Ne viens jamais, ô Mort ; on t'en dit tout autant.

(*) Source : Des vers de Mécène, conservés par Sénèque
Ils ont été cités par Montaigne (d'apès G.Couton, Fables, Garnier).
Mécène était un chevalier romain, proche d'Auguste,
protecteur des arts et des lettres ; Il s'entoura de Virgile
et d'Horace. Son nom est resté synonyme de protecteur des
arts.
(1) Nom donné par Montaigne pour : Mécène

 

 



la mort et le bûcheron par L. Lhermitte

La Mort et le Bûcheron, peint par Léon Lhermitte, 1893
© musée Jean de La Fontaine

Cliquer sur l'image pour l'agrandir.

Voici la deuxième fable du diptyque, plus fidèle au modèle
d'Ésope "Le vieillard et la Mort". Les deux fables
se mettent en valeur par le jeu de superposition
au thème principal.

Voici la "transition" faite par La Fontaine lui-même :

Ce sujet a été traité d'une autre façon par Ésope, comme la fable suivante le fera voir. Je composai celle-ci
pour une raison qui me contraignait de rendre la chose ainsi générale. Mais quelqu'un me fit connaître que j'eusse
beaucoup mieux fait de suivre mon original, et que je
laissais passer un des plus beaux traits qui fut dans Ésope.
Cela m'obligea d'y avoir recours. Nous ne saurions aller
plus avant que les Anciens : ils ne nous ont laissé pour
notre part que la gloire de les bien suivre. Je joins toutefois ma fable à celle d'Ésope, non que la mienne le mérite, mais à cause du mot de Mécénas que j'y fais entrer et qui est si beau et si à propos que je n'ai pas cru le devoir omettre. (**)

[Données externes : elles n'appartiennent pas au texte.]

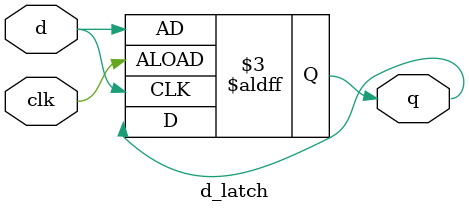
<source format=v>
module d_latch (
	input      clk, 
	input      d,
	output reg q
);

always @(negedge clk or posedge d) begin
	if (!clk)
		q <= d;
end

endmodule

</source>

            LA MORT ET LE BÛCHERON

Un pauvre bûcheron, tout couvert de ramée,
Sous le faix du fagot aussi bien que des ans
Gémissant et courbé, marchait à pas pesants,
Et tâchait de gagner sa chaumine (1) enfumée.
Enfin, n'en pouvant plus d'effort et de douleur,
Il met bas son fagot, il songe à son malheur.
Quel plaisir a-t-il eu depuis qu'il est au monde ?
En est-il un plus pauvre en la machine ronde (2) ?
Point de pain quelquefois, et jamais de repos.
Sa femme, ses enfants, les soldats (3), les impôts,
              Le créancier et la corvée
Lui font d'un malheureux la peinture achevée.
Il appelle la Mort ; elle vient sans tarder,
               Lui demande ce qu'il faut faire.
               C'est, dit-il, afin de m'aider
A recharger ce bois ; tu ne tarderas guère (4).

                  Le trépas vient tout guérir ;
                  Mais ne bougeons d'où nous sommes :
                  Plutôt souffrir que mourir,
                  C'est la devise des hommes.

(**) La deuxième phrase reste assez mystérieuse...
     Le "quelqu'un" serait Boileau

(1) archaïsme figurant dans Rabelais
(2) la terre..bien sûr !
(3) à l'époque, il n'y avait pas de casernes et les soldats logeaient chez l'habitant, gratuitement, cela était redoutable...pour l'habitant.